Trimpe worked on several titles for the next three decades, mainly on 'The Incredible Hulk', but also on other superhero titles like 'Fantastic Four', 'Iron Man' and 'Defenders'. During the 1970s, he illustrated several Marvel series based on Japanese figures, such as 'Shogun Warriors' and 'Godzilla'. He also pencilled titles like 'Nick Fury' and 'The 'Nam'.
In the 1980s he worked on licensed titles like 'Further Adventures of Indiana Jones', 'G.I. Joe: A Real American Hero' and 'G.I. Joe Special Missions', as well as the 'Transformers-G.I. Joe' cross-over. Trimpe left Marvel in 1996, when his regular 'Fantastic Four' title was dropped.
G.I. Joe: A Real American Hero #1 (1/6/1982)
After leaving Marvel, Trimpe returned to college to finish his bachelor's degree. He later taught art at Eldred Central School for a period of two years. He has occasionally returned to comic book pencilling, such as 'BPRD: The War on Frogs' for Dark Horse in 2008. After the events of 9/11, Trimpe spent eight months working at and around Ground Zero in New York as a chaplain.

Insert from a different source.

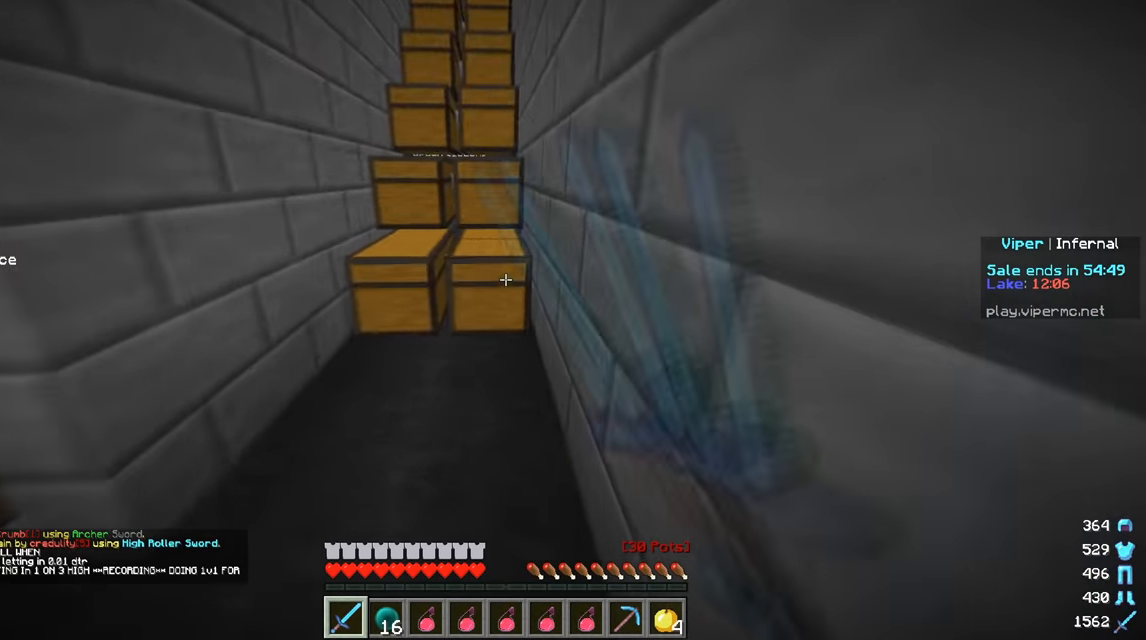
{"keys": [], "mouse": [], "events": [[84, "mouse_right", "up"], [300, "mouse_right", "down"], [501, "mouse_right", "up"]]}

He chronicled his experiences in the book 'The Power of Angels', that was published in 2006.
Trimpe's pencil work stood out for its surreal moodiness, but it stood or fell depending on the inker that was on the job. Working for Marvel from the late 1960s, Trimpe brought cinematic techniques to his comics as well as a certain "EC touch". Herb Trimpe passed away on 13 April 2015, at age 75.